Many nonlinear dimensionality reduction (DR) methods expose parameters that control the balance between local and global structure preservation. The optimal parameter values are data-dependent and may vary substantially with dataset size, density, and noise.

kmer-ord therefore supports parameter screening, where multiple embeddings are generated across a predefined parameter grid instead of relying on a single configuration.

This allows users to:

  • assess embedding stability
  • compare local vs global structure preservation
  • select parameters appropriate for dataset scale and analysis goals

What is parameter screening?

Parameter screening refers to the systematic evaluation of multiple hyperparameter combinations for a given DR method.

Rather than producing a single embedding, the algorithm generates a set of embeddings, each corresponding to a different parameter configuration.

Each embedding is saved independently and can be inspected visually or quantitatively downstream.


Why parameter screening is important

Nonlinear DR methods are inherently ill-posed: many different low-dimensional embeddings can faithfully represent aspects of the same high-dimensional data.

Key trade-offs controlled by parameters include:

  • Local vs global structure preservation
  • Cluster compactness vs continuity
  • Noise sensitivity
  • Scalability to large datasets

There is no universally optimal parameter setting.


When should I use parameter screening?

  • Parameter screening is recommended when:
  • exploring a new dataset
  • embeddings appear unstable
  • cluster structure is unclear
  • dataset size is large or highly imbalanced
  • For routine analysis, scale-aware defaults are often sufficient.

UMAP parameter screening

UMAP exposes two primary parameters that strongly affect the embedding:

  • n_neighbors
  • min_dist

kmer-ord screens both parameters jointly when --screen_params is enabled.


n_neighbors

Controls:
The size of the local neighborhood used to construct the manifold graph.

Interpretation:

  • Smaller values emphasize local structure
  • Larger values incorporate more global structure

Effect on embeddings:

n_neighbors Effect
Small (5–30) Tight local clusters, potential fragmentation
Medium (50–100) Balanced local and global structure
Large (100–200+) Smoother embeddings, improved global continuity

Relation to dataset size:

  • Small datasets benefit from smaller n_neighbors
  • Large datasets require larger values to avoid over-fragmentation

min_dist

Controls:
The minimum distance allowed between embedded points.

Interpretation:

  • Smaller values allow points to pack tightly
  • Larger values enforce separation between points

Effect on embeddings:

min_dist Effect
0–0.1 Very compact clusters
0.1–0.3 Moderate separation
0.5–1.0 Emphasis on global structure

Key insight:
min_dist does not change neighborhood relationships — it changes how densely points are packed in the embedding.

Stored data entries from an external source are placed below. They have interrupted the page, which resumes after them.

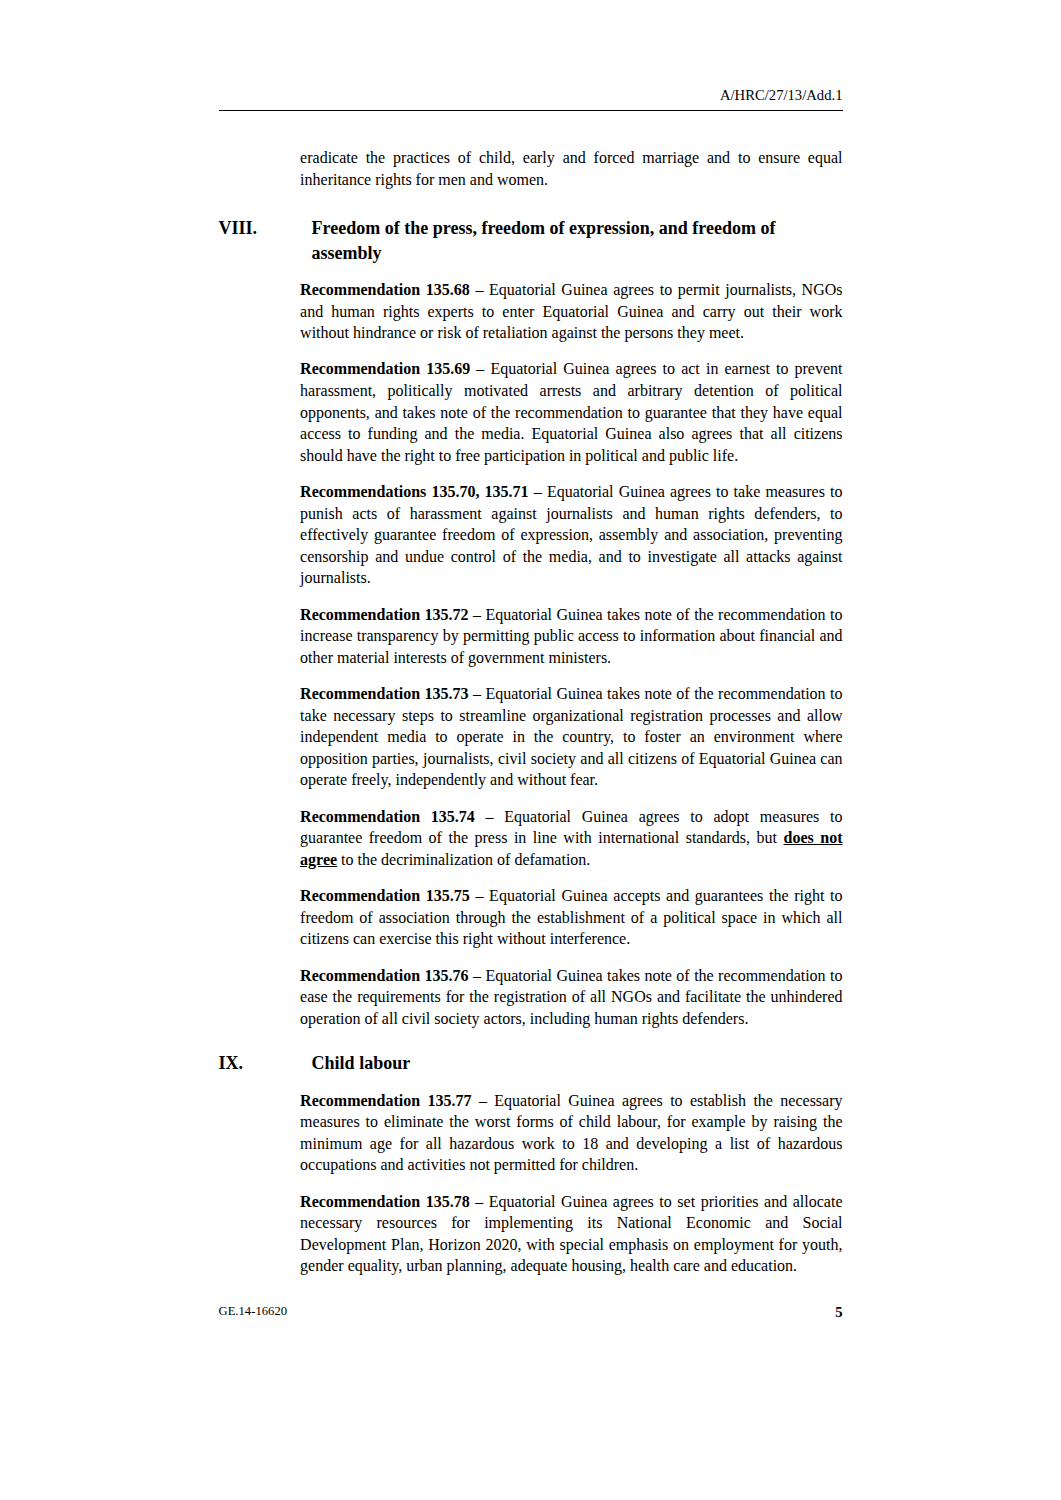A/HRC/27/13/Add.1
eradicate the practices of child, early and forced marriage and to ensure equal inheritance rights for men and women.
VIII.
Freedom of the press, freedom of expression, and freedom of assembly
Recommendation 135.68 – Equatorial Guinea agrees to permit journalists, NGOs and human rights experts to enter Equatorial Guinea and carry out their work without hindrance or risk of retaliation against the persons they meet.
Recommendation 135.69 – Equatorial Guinea agrees to act in earnest to prevent harassment, politically motivated arrests and arbitrary detention of political opponents, and takes note of the recommendation to guarantee that they have equal access to funding and the media. Equatorial Guinea also agrees that all citizens should have the right to free participation in political and public life.
Recommendations 135.70, 135.71 – Equatorial Guinea agrees to take measures to punish acts of harassment against journalists and human rights defenders, to effectively guarantee freedom of expression, assembly and association, preventing censorship and undue control of the media, and to investigate all attacks against journalists.
Recommendation 135.72 – Equatorial Guinea takes note of the recommendation to increase transparency by permitting public access to information about financial and other material interests of government ministers.
Recommendation 135.73 – Equatorial Guinea takes note of the recommendation to take necessary steps to streamline organizational registration processes and allow independent media to operate in the country, to foster an environment where opposition parties, journalists, civil society and all citizens of Equatorial Guinea can operate freely, independently and without fear.
Recommendation 135.74 – Equatorial Guinea agrees to adopt measures to guarantee freedom of the press in line with international standards, but does not agree to the decriminalization of defamation.
Recommendation 135.75 – Equatorial Guinea accepts and guarantees the right to freedom of association through the establishment of a political space in which all citizens can exercise this right without interference.
Recommendation 135.76 – Equatorial Guinea takes note of the recommendation to ease the requirements for the registration of all NGOs and facilitate the unhindered operation of all civil society actors, including human rights defenders.
IX.
Child labour
Recommendation 135.77 – Equatorial Guinea agrees to establish the necessary measures to eliminate the worst forms of child labour, for example by raising the minimum age for all hazardous work to 18 and developing a list of hazardous occupations and activities not permitted for children.
Recommendation 135.78 – Equatorial Guinea agrees to set priorities and allocate necessary resources for implementing its National Economic and Social Development Plan, Horizon 2020, with special emphasis on employment for youth, gender equality, urban planning, adequate housing, health care and education.
GE.14-16620
5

Interaction between n_neighbors and min_dist

These parameters interact strongly:

  • Large n_neighbors + small min_dist → globally coherent but dense clusters
  • Small n_neighbors + large min_dist → fragmented but separated structure

Parameter screening is particularly useful because good combinations are dataset-specific.


UMAP screening grid in kmer-ord

When screening is enabled, kmer-ord evaluates the following grid:

n_neighbors ∈ {5, 10, 50, 100, 150}
min_dist    ∈ {0.0, 0.1, 0.25, 0.5, 1.0}

Each combination produces a separate embedding saved to disk.

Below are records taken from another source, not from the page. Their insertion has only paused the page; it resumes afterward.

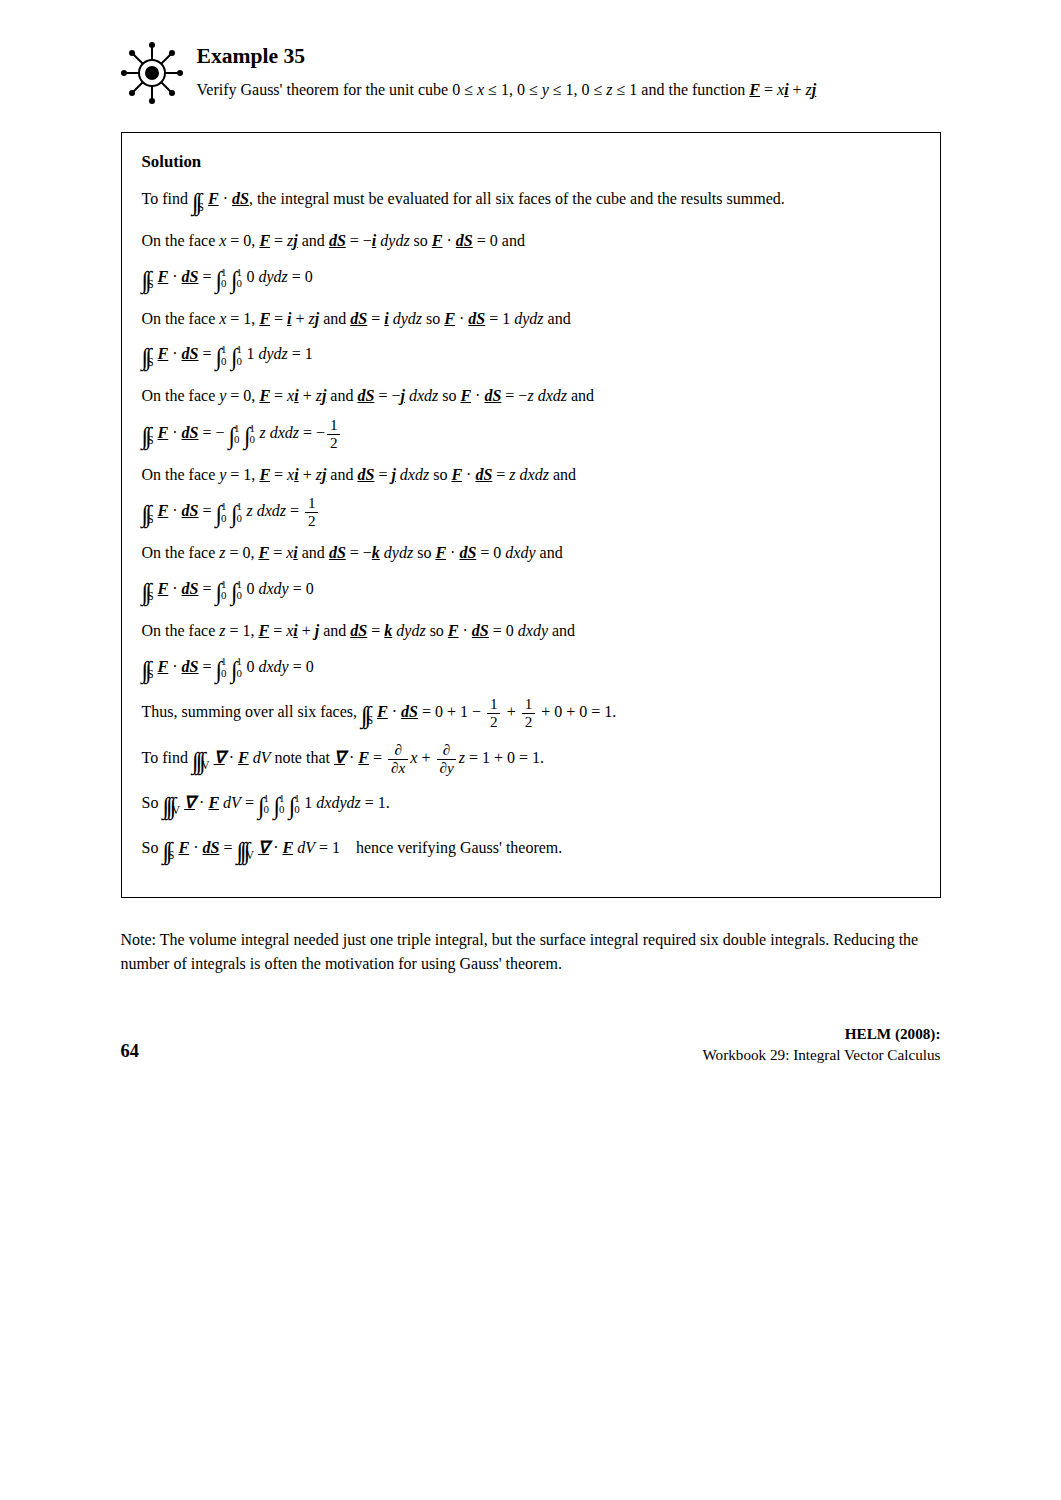Example 35
Verify Gauss' theorem for the unit cube 0 ≤ x ≤ 1, 0 ≤ y ≤ 1, 0 ≤ z ≤ 1 and the function F = xi + zj
Solution
To find ∫∫S F · dS, the integral must be evaluated for all six faces of the cube and the results summed.
On the face x = 0, F = zj and dS = −i dydz so F · dS = 0 and
∫∫S F · dS = ∫10 ∫10 0 dydz = 0
On the face x = 1, F = i + zj and dS = i dydz so F · dS = 1 dydz and
∫∫S F · dS = ∫10 ∫10 1 dydz = 1
On the face y = 0, F = xi + zj and dS = −j dxdz so F · dS = −z dxdz and
∫∫S F · dS = − ∫10 ∫10 z dxdz = −12
On the face y = 1, F = xi + zj and dS = j dxdz so F · dS = z dxdz and
∫∫S F · dS = ∫10 ∫10 z dxdz = 12
On the face z = 0, F = xi and dS = −k dydz so F · dS = 0 dxdy and
∫∫S F · dS = ∫10 ∫10 0 dxdy = 0
On the face z = 1, F = xi + j and dS = k dydz so F · dS = 0 dxdy and
∫∫S F · dS = ∫10 ∫10 0 dxdy = 0
Thus, summing over all six faces, ∫∫S F · dS = 0 + 1 − 12 + 12 + 0 + 0 = 1.
To find ∫∫∫V ∇ · F dV note that ∇ · F = ∂∂x x + ∂∂y z = 1 + 0 = 1.
So ∫∫∫V ∇ · F dV = ∫10 ∫10 ∫10 1 dxdydz = 1.
So ∫∫S F · dS = ∫∫∫V ∇ · F dV = 1 hence verifying Gauss' theorem.
Note: The volume integral needed just one triple integral, but the surface integral required six double integrals. Reducing the number of integrals is often the motivation for using Gauss' theorem.
64
HELM (2008):
Workbook 29: Integral Vector Calculus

Dataset scale and parameter defaults

kmer-ord provides scale-aware defaults when parameter screening is disabled.

Dataset scale n_neighbors min_dist Rationale
small 30 0.05 Emphasize fine structure
medium 100 0.1 Balance local and global
large 150 0.2 Stabilize global structure

These defaults are heuristics, not guarantees.

Comparison with other methods

Parameter screening is implemented for multiple DR methods, each exposing different structural trade-offs:

Method Screened parameters Primary structure
t-SNE perplexity, learning_rate Local
UMAP n_neighbors, min_dist Local + global
TRIMAP n_inliers, weight_temp Global
PaCMAP FP_ratio, MN_ratio Multi-scale
LocalMAP FP_ratio, n_neighbors Strong local

t-SNE

t-SNE emphasizes local neighborhood preservation and is not designed to faithfully preserve global distances.

perplexity

Controls:
The effective number of neighbors considered for each point.

Interpretation:
Perplexity approximates the scale at which local structure is modeled.

Perplexity Effect
Low (5–30) Very local structure, tight clusters
Medium (30–100) Moderate neighborhood scope
High (100–200+) More global coherence, risk of crowding

Dataset size guidance:

  • Small datasets: lower perplexity
  • Large datasets: higher perplexity required for stability

Rule of thumb: perplexity << n_samples


learning_rate

Controls:
Step size of the gradient descent optimization.

Interpretation:
Affects convergence speed and embedding stability.

Learning rate Effect
Too small Slow convergence, poor separation
Too large Instability, distorted structure

Parameter screening helps identify stable regions.

TRIMAP

TRIMAP explicitly emphasizes global structure preservation by incorporating triplet constraints.

n_inliers

Controls:
Number of nearest neighbors treated as “inliers” in triplet constraints.

Interpretation:

  • Larger values incorporate broader neighborhood information
  • Improves global consistency
n_inliers Effect
Small Strong local structure
Large Improved global layout

Dataset size guidance:

  • Increase n_inliers with dataset size

weight_temp

Controls:
Relative weighting between inlier and outlier triplets.

Interpretation:

  • Lower values emphasize local constraints
  • Higher values strengthen global repulsion
weight_temp Effect
Low (≤0.3) Local emphasis
Medium (0.4–0.6) Balanced
High (>1.0) Strong global structure

PaCMAP

PaCMAP is designed to preserve structure at multiple scales simultaneously.

MN_ratio (Mid-near ratio)

Controls:
Proportion of mid-range neighbors relative to nearest neighbors.

Effect:

  • Stabilizes intermediate-scale structure
  • Prevents over-fragmentation

Usually kept fixed in kmer-ord.


FP_ratio (Further point ratio)

Controls:
Strength of repulsive forces from distant points.

Interpretation:

  • Low values → local structure
  • High values → improved global separation
FP_ratio Effect
Low Compact clusters
High Enhanced global layout

Dataset size guidance:

  • Increase FP_ratio for large datasets

LocalMAP

LocalMAP is a PaCMAP-derived method optimized for local neighborhood fidelity.

n_neighbors

Controls:
Neighborhood size used to define local structure.

Effect:

  • Smaller values isolate fine-scale structure
  • Larger values smooth embeddings

FP_ratio

Controls:
Global repulsion strength.

Interpretation:

LocalMAP typically uses lower FP_ratio values than PaCMAP to avoid disrupting local continuity.

FP_ratio Effect
Low Strong local preservation
High Increased global separation

Summary

Parameter screening exposes the structure–scale trade-off inherent to nonlinear dimensionality reduction. Rather than hiding this complexity, kmer-ord makes it explicit and reproducible.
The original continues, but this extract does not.